Following is my letter published in today’s AFR. It conflicts with the paper’s editorial, headed “A carbon price is inevitable”, which claims that Gillard’s (latest) committee idea is “a good one”. It argues that this responds to a call from attendees at its recent energy conference for a price that will result in much needed energy investment.

Des Moore

Delay needed on carbon price
letter published in The Australian Financial Review, 29 September 2010

The Treasury advised  the incoming government to rapidly implement an emissions trading scheme (“Take action on climate now, warns Treasury”, September 25). That advice claimed that “too much time has already been wasted – for which the Australian community will necessarily pay a high price”.

Now the Gillard government has ignored that advice by commissioning yet another review in Rudd-like style. Despite the many requests for certainty for energy investors, this review will not be completed until end 2011. Why can’t use be made of the enormous research already done on the object of the review - a carbon price?

However, the commissioning of yet another report from Garnaut may serve a useful purpose. His Final Report (sic) concluded that “Australian material living standards are likely to grow strongly through the 21st century, with or without mitigation”. Assuming Garnaut does not change his “expert” assessment, this means that, even if Australia does nothing to reduce supposed damage from higher temperatures, there will be very little adverse effect on GDP even by 2100.

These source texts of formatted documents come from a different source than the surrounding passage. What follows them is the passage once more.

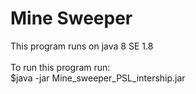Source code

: # Mine Sweeper

This program runs on java 8 SE 1.8 \
\
To run this program run: \
$java -jar Mine_sweeper_PSL_intership.jar


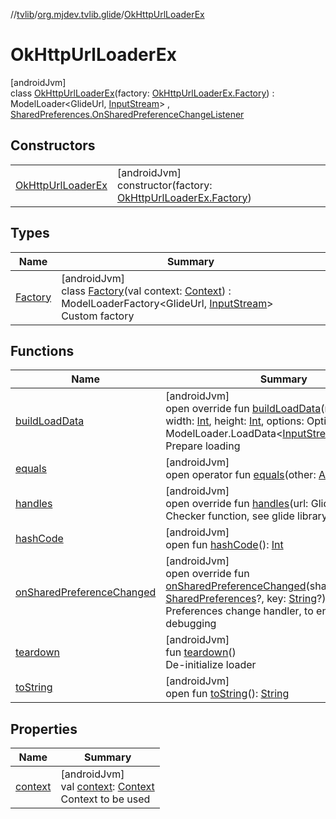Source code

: //[tvlib](../../../index.md)/[org.mjdev.tvlib.glide](../index.md)/[OkHttpUrlLoaderEx](index.md)

# OkHttpUrlLoaderEx

[androidJvm]\
class [OkHttpUrlLoaderEx](index.md)(factory: [OkHttpUrlLoaderEx.Factory](-factory/index.md)) : ModelLoader&lt;GlideUrl, [InputStream](https://developer.android.com/reference/kotlin/java/io/InputStream.html)&gt; , [SharedPreferences.OnSharedPreferenceChangeListener](https://developer.android.com/reference/kotlin/android/content/SharedPreferences.OnSharedPreferenceChangeListener.html)

## Constructors

| | |
|---|---|
| [OkHttpUrlLoaderEx](-ok-http-url-loader-ex.md) | [androidJvm]<br>constructor(factory: [OkHttpUrlLoaderEx.Factory](-factory/index.md)) |

## Types

| Name | Summary |
|---|---|
| [Factory](-factory/index.md) | [androidJvm]<br>class [Factory](-factory/index.md)(val context: [Context](https://developer.android.com/reference/kotlin/android/content/Context.html)) : ModelLoaderFactory&lt;GlideUrl, [InputStream](https://developer.android.com/reference/kotlin/java/io/InputStream.html)&gt; <br>Custom factory |

## Functions

| Name | Summary |
|---|---|
| [buildLoadData](build-load-data.md) | [androidJvm]<br>open override fun [buildLoadData](build-load-data.md)(model: GlideUrl, width: [Int](https://kotlinlang.org/api/latest/jvm/stdlib/kotlin/-int/index.html), height: [Int](https://kotlinlang.org/api/latest/jvm/stdlib/kotlin/-int/index.html), options: Options): ModelLoader.LoadData&lt;[InputStream](https://developer.android.com/reference/kotlin/java/io/InputStream.html)?&gt;<br>Prepare loading |
| [equals](../../org.mjdev.tvlib.webscrapper.select/-element-not-found-exception/index.md#585090901%2FFunctions%2F-1596939238) | [androidJvm]<br>open operator fun [equals](../../org.mjdev.tvlib.webscrapper.select/-element-not-found-exception/index.md#585090901%2FFunctions%2F-1596939238)(other: [Any](https://kotlinlang.org/api/latest/jvm/stdlib/kotlin/-any/index.html)?): [Boolean](https://kotlinlang.org/api/latest/jvm/stdlib/kotlin/-boolean/index.html) |
| [handles](handles.md) | [androidJvm]<br>open override fun [handles](handles.md)(url: GlideUrl): [Boolean](https://kotlinlang.org/api/latest/jvm/stdlib/kotlin/-boolean/index.html)<br>Checker function, see glide library details |
| [hashCode](../../org.mjdev.tvlib.webscrapper.select/-element-not-found-exception/index.md#1794629105%2FFunctions%2F-1596939238) | [androidJvm]<br>open fun [hashCode](../../org.mjdev.tvlib.webscrapper.select/-element-not-found-exception/index.md#1794629105%2FFunctions%2F-1596939238)(): [Int](https://kotlinlang.org/api/latest/jvm/stdlib/kotlin/-int/index.html) |
| [onSharedPreferenceChanged](on-shared-preference-changed.md) | [androidJvm]<br>open override fun [onSharedPreferenceChanged](on-shared-preference-changed.md)(sharedPreferences: [SharedPreferences](https://developer.android.com/reference/kotlin/android/content/SharedPreferences.html)?, key: [String](https://kotlinlang.org/api/latest/jvm/stdlib/kotlin/-string/index.html)?)<br>Preferences change handler, to enable/disable debugging |
| [teardown](teardown.md) | [androidJvm]<br>fun [teardown](teardown.md)()<br>De-initialize loader |
| [toString](../../org.mjdev.tvlib.webscrapper.select/-element-not-found-exception/index.md#1616463040%2FFunctions%2F-1596939238) | [androidJvm]<br>open fun [toString](../../org.mjdev.tvlib.webscrapper.select/-element-not-found-exception/index.md#1616463040%2FFunctions%2F-1596939238)(): [String](https://kotlinlang.org/api/latest/jvm/stdlib/kotlin/-string/index.html) |

## Properties

| Name | Summary |
|---|---|
| [context](context.md) | [androidJvm]<br>val [context](context.md): [Context](https://developer.android.com/reference/kotlin/android/content/Context.html)<br>Context to be used |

That, in turn, would allow the government to postpone any action on reducing emissions of greenhouse gases and avoid the present Australian community from having to “pay a high price” from having no ETS. Also relevant here is the statement in Garnaut’s final report  that “the main costs of climate change ... accrue in the 22nd and 23rd centuries and beyond”.

By then it is very  likely the next generation will have scientific solutions to  any dangerous warming from CO2 emissions.

For example, Treasury’s own modelling published in October 2008 assumed that carbon capture and storage technology will be available on a commercial scale from 2020 in both Australia and the world.

Taking account also of the many incorrect claims made in Intergovernmental Panel on Climate Change reports as revealed by Climategate, there is an unanswerable case for postponing the setting of a carbon price (whether through an ETS or a tax) until the science has been reviewed by qualified independents, that is, not the believers in the need for a carbon price.